Hi,
I'm trying to transform a table, to create some features (new columns) for a statistic model.
My initial dataset is like this:
| Year | dif_year | user_name | field1 | … | field30 |
| 2022 | 0 | bob | aaa | … | mmm |
| 2022 | 0 | bill | bbb | … | nnn |
| 2022 | 0 | will | ccc | … | ooo |
| 2021 | 1 | bob | ddd | … | ppp |
| 2021 | 1 | bill | eee | … | qqq |
| 2021 | 1 | will | fff | … | rrr |
| 2020 | 2 | bob | ggg | … | sss |
| 2020 | 2 | bill | hhh | … | ttt |
| 2020 | 2 | will | iii | … | uuu |
| 2019 | 3 | bob | jjj | … | vvv |
| 2019 | 3 | bill | kkk | … | xxx |
| 2019 | 3 | will | lll | … | zzz |
| ,,, | … | … | … | … | … |
And I wish to transform it into a dataset like this:
| user_name | field1_diif_year_0 | …_diif_year_0 | field30_diif_year_0 | field1_diif_year_1 | …_diif_year_1 | field30_diif_year_1 | field1_diif_year_2 | …_diif_year_2 | field30_diif_year_2 | field1_diif_year_3 | …_diif_year_3 | field30_diif_year_3 |
| bob | aaa | … | mmm | ddd | … | ppp | ggg | … | sss | jjj | … | vvv |
| bill | bbb | … | nnn | eee | … | qqq | hhh | … | ttt | kkk | … | xxx |
| will | ccc | … | ooo | fff | … | rrr | iii | … | uuu | lll | … | zzz |
| … | … | … | … | … | … | … | … | … | … | … | … | … |
The main challenge is the amount of fields (30+)

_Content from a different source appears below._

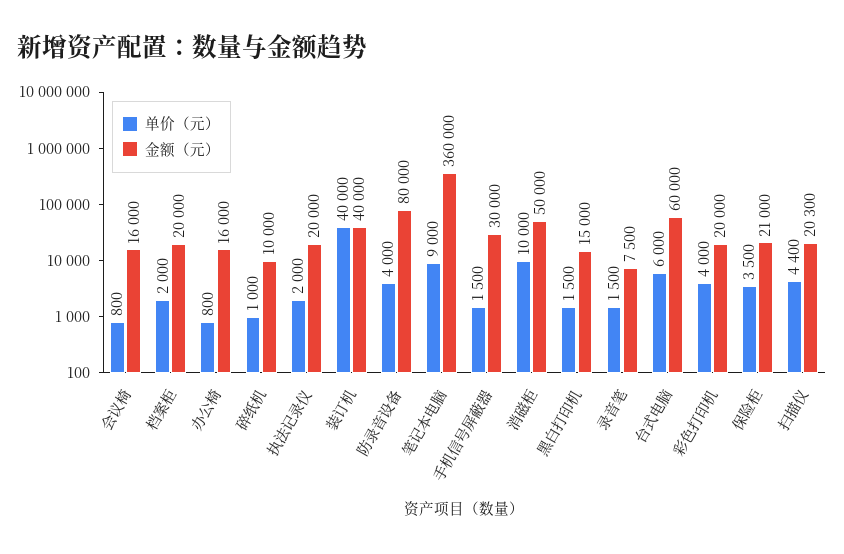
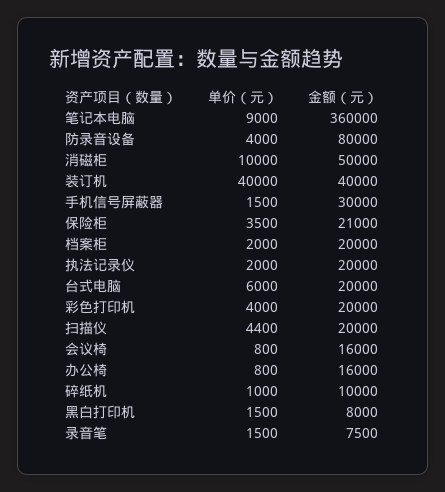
金额（元）, 黑白打印机: 15000 -> 8000
金额（元）, 台式电脑: 60000 -> 20000
金额（元）, 扫描仪: 20300 -> 20000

Any Help would be very much appreciate.
Best Regards!
Solved! Go to Solution.
@mauricio
I hope I understand your logic correctly.
@mauricio
Thank you for the feedback and glad to be any help.
@flying008
Your flow is indeed better with the consideration of sequence.
Thank you.